The Cooper-Hewitt (2E 91st Street) is a museum of design in New York City. Its permanent collection has over 210,000 objects in product design, decorative arts, works on paper, graphic design, textiles, wall coverings, and digital materials. The museum is located in the nicely restored Andrew Carnegie mansion, with its beautifully hand-carved staircase and ceilings and its sunroom.

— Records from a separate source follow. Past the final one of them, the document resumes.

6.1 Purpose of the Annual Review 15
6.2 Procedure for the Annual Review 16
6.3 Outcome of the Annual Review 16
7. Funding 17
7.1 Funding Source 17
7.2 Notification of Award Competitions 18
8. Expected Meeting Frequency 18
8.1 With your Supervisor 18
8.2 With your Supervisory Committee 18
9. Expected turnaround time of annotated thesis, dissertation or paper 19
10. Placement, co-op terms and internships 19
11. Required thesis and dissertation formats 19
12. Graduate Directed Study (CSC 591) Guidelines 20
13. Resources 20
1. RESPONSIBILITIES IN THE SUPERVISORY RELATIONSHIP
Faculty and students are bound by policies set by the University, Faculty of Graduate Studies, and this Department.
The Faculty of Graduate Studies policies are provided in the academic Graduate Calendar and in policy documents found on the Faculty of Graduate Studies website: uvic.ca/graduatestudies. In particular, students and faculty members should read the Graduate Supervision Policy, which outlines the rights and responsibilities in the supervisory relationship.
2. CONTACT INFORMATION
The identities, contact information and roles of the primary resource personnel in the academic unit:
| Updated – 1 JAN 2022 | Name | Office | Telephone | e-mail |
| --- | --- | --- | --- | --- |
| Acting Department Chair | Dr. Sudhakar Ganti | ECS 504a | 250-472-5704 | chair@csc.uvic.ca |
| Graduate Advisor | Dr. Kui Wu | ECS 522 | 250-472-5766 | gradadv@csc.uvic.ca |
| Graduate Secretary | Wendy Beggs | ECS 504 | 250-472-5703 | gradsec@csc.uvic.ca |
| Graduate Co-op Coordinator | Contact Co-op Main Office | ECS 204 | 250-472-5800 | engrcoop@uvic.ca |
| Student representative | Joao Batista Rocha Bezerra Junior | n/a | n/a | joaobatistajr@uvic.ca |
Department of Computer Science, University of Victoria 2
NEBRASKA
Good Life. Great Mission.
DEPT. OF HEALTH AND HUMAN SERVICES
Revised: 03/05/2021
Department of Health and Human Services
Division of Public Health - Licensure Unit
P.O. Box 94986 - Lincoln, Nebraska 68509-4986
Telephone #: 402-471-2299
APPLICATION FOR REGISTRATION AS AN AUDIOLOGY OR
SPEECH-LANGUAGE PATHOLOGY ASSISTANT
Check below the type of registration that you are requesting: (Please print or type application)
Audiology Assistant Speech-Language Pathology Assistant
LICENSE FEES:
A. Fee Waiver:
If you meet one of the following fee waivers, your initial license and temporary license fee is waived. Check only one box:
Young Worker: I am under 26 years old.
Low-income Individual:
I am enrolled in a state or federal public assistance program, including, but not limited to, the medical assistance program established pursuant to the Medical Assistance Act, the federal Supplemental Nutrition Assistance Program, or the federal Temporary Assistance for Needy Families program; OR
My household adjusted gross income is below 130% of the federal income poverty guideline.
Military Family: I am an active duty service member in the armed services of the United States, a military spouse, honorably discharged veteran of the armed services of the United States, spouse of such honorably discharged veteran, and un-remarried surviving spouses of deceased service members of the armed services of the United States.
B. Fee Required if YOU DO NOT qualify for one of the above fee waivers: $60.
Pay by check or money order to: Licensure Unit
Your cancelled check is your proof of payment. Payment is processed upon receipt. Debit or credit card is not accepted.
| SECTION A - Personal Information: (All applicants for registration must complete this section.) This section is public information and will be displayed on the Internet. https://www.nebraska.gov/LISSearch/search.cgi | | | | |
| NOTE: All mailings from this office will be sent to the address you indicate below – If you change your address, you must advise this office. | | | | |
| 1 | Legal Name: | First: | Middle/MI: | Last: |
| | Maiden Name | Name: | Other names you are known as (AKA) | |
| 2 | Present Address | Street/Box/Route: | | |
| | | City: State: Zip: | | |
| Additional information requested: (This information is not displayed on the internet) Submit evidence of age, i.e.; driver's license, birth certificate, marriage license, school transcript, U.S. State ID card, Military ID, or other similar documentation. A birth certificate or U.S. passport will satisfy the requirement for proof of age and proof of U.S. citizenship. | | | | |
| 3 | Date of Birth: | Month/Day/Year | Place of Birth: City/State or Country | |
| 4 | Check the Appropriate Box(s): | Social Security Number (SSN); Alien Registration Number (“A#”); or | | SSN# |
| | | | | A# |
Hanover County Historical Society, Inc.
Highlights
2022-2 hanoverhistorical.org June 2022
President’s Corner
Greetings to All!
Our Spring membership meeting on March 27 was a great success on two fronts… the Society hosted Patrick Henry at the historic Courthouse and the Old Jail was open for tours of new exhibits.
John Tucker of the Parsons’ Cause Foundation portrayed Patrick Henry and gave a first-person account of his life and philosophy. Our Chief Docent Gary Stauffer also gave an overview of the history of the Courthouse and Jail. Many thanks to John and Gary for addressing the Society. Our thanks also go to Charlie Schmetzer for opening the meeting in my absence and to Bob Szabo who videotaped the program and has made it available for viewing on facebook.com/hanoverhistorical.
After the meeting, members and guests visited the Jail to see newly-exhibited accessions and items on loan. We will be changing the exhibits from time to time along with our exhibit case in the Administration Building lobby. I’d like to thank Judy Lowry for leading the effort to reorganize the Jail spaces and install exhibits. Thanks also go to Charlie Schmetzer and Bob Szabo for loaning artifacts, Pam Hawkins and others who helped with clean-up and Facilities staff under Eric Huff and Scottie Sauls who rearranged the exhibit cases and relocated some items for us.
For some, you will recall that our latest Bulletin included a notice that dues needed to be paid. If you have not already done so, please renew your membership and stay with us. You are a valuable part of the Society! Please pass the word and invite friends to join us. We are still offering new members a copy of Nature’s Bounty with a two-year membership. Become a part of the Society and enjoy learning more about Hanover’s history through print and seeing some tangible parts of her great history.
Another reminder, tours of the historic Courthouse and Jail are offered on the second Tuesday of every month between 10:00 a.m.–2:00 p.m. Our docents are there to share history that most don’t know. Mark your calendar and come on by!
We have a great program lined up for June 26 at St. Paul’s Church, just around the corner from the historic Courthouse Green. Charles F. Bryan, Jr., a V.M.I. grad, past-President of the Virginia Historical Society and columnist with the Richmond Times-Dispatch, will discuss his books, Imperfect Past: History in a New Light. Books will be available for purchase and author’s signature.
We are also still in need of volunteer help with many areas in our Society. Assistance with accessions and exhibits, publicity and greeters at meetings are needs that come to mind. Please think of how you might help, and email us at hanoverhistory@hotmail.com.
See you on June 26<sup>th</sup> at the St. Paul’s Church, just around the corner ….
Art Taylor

Items from the museum’s permanent collection on display included elaborately carved cabinets and a display of amazingly elaborate carved staircases. Another exhibit highlights the ways in which new technologies are enabling new designs. These include the use of computer-controlled instruments for creating complex, repetitive designs, 3D printing to create low-volume, custom devices, and braising as an alternative to welding to create extra-strong metal joints.
2017 Exhibit Jazz Age
On our 2017 visit, its top 2 floors had a Jazz Age exhibit. While Jazz was a U.S. art form that exerted a powerful influence on Europe, the foundations of Deco originated in Europe (especially France, Germany, and Austria) and was transferred to the U.S. via U.S Government. Then U.S. department store representatives who were sent to the 1925 Paris Exhibition, brought a display back to the U.S. and then prompted artists, designers, and manufacturers to create goods to address these needs. These efforts were facilitated by a continual migration of experienced European (especially German and Austrian) architects, designers, and artisans to the U.S. The exhibit included a wide range of Deco-influenced clothing, jewelry, furniture, home furnishings, and art, with their sleek lines, bright colors, geometric shapes, and futuristic styling and explained how Japanese, Persian, and Egyptian (after the discovery of King Tut’s tomb) influences found their ways into American products.
Furniture, in particular, demonstrated the growing importance of mass production and a section of the exhibit on radios showed not only new-age styling, but also the ways in which mass communications and entertainment changed society.